Володька завороженно следил за моими действиями. Мне понадобилось три тампона, чтобы вычистить и осушить влагалище Любы. И еще кучу ваты, пропитанной водкой, мы перевели на то, чтобы протереть все предметы и поверхности, к которым мы могли случайно прикоснуться.
Все. Чуда не произошло. Люба не очнулась. Она действительно была мертва. Но паники больше не было. Я уже и сам понял, что уличить нас в содеянном будет трудно.

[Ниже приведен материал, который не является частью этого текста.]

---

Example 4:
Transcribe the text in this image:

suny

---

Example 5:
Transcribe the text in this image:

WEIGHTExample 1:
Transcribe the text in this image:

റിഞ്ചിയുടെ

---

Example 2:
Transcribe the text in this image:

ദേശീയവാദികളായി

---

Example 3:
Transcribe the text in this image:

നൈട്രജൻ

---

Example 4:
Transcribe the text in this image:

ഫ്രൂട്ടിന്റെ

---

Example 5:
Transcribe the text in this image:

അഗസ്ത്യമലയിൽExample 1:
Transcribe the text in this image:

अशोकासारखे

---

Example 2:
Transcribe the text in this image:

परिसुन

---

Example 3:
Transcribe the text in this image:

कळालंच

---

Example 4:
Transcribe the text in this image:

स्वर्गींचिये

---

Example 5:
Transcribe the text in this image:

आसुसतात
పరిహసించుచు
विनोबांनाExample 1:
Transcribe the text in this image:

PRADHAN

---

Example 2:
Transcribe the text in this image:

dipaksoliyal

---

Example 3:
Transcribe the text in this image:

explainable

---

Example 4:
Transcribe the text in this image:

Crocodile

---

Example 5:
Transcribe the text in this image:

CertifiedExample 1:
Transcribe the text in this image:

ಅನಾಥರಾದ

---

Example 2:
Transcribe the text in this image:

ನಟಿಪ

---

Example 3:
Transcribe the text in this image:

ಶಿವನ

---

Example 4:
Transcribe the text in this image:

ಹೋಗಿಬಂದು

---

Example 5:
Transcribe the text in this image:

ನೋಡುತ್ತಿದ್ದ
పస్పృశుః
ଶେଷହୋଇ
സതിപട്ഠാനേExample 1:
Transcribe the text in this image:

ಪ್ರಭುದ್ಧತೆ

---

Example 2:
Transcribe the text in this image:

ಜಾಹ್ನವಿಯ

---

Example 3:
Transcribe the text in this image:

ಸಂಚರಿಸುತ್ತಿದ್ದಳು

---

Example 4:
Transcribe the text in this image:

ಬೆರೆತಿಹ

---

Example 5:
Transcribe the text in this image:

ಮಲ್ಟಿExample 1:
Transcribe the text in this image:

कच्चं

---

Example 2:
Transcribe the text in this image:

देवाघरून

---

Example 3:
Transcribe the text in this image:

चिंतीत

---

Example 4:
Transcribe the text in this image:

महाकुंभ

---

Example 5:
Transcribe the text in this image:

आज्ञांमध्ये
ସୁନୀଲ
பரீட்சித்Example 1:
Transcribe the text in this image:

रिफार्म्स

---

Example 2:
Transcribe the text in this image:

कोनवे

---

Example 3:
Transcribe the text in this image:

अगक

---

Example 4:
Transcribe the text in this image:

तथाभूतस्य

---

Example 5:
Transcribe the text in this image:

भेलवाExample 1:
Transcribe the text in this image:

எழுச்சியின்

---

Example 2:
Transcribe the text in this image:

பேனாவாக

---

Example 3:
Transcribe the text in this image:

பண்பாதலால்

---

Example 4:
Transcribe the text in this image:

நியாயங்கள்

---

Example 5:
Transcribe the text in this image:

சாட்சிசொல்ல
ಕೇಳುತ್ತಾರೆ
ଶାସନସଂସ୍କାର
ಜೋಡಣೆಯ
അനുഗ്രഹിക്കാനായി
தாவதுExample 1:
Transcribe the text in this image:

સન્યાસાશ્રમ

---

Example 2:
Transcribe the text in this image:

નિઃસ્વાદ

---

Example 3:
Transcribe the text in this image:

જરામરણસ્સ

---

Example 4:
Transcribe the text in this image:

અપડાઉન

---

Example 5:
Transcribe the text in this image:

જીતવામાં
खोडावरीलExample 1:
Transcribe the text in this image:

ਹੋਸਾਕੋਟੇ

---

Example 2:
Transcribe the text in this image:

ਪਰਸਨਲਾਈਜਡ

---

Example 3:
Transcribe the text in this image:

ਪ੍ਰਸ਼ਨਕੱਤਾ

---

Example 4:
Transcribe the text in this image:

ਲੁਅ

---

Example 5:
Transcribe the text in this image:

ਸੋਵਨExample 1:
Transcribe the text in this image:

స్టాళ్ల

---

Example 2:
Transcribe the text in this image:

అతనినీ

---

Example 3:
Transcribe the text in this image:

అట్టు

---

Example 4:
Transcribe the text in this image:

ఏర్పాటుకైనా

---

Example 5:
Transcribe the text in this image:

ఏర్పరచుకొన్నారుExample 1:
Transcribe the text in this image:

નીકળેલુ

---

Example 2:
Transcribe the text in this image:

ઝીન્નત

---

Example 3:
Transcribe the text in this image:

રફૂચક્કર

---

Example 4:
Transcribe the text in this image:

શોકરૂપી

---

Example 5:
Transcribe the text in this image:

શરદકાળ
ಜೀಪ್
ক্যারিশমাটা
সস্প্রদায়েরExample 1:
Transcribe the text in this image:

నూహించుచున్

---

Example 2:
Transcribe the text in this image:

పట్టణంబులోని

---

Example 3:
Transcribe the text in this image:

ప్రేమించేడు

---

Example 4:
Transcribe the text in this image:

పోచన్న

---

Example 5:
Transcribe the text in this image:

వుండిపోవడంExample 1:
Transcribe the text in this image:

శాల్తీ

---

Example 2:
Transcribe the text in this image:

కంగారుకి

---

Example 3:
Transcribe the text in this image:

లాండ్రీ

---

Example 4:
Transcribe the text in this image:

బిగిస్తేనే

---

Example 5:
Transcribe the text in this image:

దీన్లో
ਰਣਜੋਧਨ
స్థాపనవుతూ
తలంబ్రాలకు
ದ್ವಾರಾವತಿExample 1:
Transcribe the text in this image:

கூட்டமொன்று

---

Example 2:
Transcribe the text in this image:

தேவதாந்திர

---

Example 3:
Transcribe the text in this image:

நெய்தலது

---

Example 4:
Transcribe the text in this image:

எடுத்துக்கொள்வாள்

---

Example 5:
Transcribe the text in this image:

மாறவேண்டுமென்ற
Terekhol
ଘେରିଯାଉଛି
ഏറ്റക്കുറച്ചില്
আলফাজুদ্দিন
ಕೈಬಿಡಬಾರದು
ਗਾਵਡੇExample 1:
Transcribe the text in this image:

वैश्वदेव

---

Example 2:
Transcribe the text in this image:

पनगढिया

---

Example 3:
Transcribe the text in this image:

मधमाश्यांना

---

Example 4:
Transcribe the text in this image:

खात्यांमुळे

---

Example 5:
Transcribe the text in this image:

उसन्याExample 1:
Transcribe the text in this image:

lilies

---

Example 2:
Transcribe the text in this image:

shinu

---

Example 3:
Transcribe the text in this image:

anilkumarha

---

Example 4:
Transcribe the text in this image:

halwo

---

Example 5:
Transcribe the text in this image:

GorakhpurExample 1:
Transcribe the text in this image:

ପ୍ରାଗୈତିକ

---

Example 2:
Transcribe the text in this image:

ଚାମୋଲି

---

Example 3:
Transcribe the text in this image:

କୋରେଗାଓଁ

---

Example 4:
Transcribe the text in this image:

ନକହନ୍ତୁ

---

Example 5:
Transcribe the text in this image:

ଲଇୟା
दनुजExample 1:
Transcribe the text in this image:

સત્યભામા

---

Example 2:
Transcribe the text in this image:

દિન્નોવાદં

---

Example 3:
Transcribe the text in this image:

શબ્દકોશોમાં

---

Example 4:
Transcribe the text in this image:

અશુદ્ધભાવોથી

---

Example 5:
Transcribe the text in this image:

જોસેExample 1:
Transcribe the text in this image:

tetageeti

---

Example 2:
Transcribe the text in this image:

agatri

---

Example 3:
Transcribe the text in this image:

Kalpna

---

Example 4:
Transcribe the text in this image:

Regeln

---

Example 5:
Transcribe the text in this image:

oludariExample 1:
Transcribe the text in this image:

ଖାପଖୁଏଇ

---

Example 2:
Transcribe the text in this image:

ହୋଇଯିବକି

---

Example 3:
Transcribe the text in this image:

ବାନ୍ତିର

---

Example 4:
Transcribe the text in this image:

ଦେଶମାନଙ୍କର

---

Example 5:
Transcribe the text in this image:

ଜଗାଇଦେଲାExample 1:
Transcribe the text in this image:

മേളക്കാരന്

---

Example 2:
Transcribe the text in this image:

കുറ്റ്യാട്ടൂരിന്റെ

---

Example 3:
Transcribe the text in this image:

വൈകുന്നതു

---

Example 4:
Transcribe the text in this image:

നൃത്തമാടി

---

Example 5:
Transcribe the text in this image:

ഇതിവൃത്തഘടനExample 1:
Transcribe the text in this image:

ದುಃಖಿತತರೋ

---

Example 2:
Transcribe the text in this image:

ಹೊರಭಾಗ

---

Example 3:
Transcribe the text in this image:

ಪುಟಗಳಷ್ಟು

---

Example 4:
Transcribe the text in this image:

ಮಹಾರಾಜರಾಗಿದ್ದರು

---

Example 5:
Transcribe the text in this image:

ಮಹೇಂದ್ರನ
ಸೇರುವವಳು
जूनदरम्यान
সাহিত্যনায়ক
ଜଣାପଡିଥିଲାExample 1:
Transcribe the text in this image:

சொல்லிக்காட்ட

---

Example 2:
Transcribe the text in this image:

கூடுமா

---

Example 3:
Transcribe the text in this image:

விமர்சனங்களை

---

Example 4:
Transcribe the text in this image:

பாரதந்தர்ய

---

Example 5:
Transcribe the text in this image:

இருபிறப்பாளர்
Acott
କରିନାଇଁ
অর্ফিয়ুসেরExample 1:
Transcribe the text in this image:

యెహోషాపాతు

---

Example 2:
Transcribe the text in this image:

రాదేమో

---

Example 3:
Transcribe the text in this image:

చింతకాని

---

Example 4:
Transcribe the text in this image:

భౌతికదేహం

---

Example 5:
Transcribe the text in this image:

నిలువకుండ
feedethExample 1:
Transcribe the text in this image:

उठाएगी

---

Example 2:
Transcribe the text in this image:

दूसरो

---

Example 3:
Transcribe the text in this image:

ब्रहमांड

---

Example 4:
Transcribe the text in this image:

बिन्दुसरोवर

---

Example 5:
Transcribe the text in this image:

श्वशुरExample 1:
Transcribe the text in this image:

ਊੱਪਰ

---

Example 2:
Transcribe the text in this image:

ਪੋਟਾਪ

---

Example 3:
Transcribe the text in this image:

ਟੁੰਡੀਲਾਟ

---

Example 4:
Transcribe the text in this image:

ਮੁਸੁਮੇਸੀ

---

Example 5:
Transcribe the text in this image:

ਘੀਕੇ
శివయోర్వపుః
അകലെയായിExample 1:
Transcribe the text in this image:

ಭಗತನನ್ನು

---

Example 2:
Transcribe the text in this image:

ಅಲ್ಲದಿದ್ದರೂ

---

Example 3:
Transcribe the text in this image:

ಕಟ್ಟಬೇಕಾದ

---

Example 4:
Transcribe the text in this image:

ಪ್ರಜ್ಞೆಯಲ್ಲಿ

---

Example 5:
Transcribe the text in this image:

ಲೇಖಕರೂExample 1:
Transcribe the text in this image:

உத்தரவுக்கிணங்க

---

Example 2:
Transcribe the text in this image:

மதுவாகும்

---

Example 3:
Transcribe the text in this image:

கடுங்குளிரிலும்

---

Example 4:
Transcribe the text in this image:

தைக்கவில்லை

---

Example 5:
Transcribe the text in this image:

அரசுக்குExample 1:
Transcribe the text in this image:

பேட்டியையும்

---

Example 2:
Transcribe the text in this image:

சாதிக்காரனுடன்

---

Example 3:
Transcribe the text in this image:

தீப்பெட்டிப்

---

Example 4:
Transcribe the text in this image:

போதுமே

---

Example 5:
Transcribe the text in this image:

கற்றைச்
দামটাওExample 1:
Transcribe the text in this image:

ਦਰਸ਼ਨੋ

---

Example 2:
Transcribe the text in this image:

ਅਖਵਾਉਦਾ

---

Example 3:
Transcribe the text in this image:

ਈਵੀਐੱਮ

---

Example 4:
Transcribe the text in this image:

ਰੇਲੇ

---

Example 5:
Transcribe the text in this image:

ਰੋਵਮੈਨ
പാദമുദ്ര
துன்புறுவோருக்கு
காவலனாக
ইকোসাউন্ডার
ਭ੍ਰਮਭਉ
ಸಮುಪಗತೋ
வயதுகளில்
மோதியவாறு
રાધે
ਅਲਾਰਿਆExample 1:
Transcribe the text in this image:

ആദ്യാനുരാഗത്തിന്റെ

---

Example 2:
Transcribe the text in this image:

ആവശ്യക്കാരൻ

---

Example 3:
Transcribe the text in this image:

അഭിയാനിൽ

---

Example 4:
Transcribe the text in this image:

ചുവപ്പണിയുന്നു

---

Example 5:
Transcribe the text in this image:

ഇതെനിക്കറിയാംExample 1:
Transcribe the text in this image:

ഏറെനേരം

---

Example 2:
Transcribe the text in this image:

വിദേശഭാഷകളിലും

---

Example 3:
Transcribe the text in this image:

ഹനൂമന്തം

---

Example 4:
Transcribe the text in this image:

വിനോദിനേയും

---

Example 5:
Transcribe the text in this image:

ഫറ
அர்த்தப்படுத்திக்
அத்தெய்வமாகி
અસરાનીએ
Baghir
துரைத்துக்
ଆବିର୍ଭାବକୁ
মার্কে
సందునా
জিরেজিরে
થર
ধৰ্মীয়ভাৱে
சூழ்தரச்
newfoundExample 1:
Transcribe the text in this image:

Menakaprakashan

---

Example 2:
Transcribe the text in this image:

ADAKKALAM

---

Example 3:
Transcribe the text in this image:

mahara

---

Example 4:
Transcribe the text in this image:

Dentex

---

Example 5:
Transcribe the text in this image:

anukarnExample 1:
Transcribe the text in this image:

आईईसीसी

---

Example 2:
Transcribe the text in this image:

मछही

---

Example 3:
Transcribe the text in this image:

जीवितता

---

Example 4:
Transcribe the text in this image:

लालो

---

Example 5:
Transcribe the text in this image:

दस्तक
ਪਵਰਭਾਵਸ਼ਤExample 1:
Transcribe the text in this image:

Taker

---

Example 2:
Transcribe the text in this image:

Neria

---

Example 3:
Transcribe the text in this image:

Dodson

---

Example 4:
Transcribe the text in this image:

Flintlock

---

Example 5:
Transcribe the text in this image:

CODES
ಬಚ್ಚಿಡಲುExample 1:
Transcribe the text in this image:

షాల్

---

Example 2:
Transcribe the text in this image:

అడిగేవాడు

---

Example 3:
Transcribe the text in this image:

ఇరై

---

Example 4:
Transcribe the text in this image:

Мы закрыли за собой дверь в Любино жилище и вернулись к Вовке, но меня потянуло домой. Кураж прошел, и я чувствовал страшную слабость. Ни о каких тренировках в партере больше не могло быть и речи. А точнее – мне хотелось быть как можно дальше от этого места. Рано или поздно кто-то заглянет к Любе, и все обнаружится… А мы скажем, что ничего не знаем, не видели, не слышали. Но спросят ли нас?
Утром в школе я перво-наперво бросился к Володьке:
– Ну что?
– Ничего, – сказал он. – Тихо. Я проверял – лежит.
– Ты хоть в перчатках был?
– Само собой.
– И никого не было?
– Почем мне знать? Тихо.
– Кто-нибудь все равно зайдет.
– Пусть, – сказал Володька равнодушно. Похоже, страх перегорел в нем, и вся эта история перестала его интересовать – он жил сегодняшним днем, а сегодня он не сделал ничего такого, за что его можно было бы призвать к ответу и наказать.
На следующий день история повторилась. По наблюдениям Володьки к Любе никто не заходил, даже ее пьяные дружки – словно испарились. А может, кто и заходил, но предпочел по-тихому смотаться. В Любином магазине, куда мы с Володькой после школы молча наведались, было как всегда – никаких разговоров о ней.
– Вам что? – не очень приветливо спросила неизвестная нам продавщица.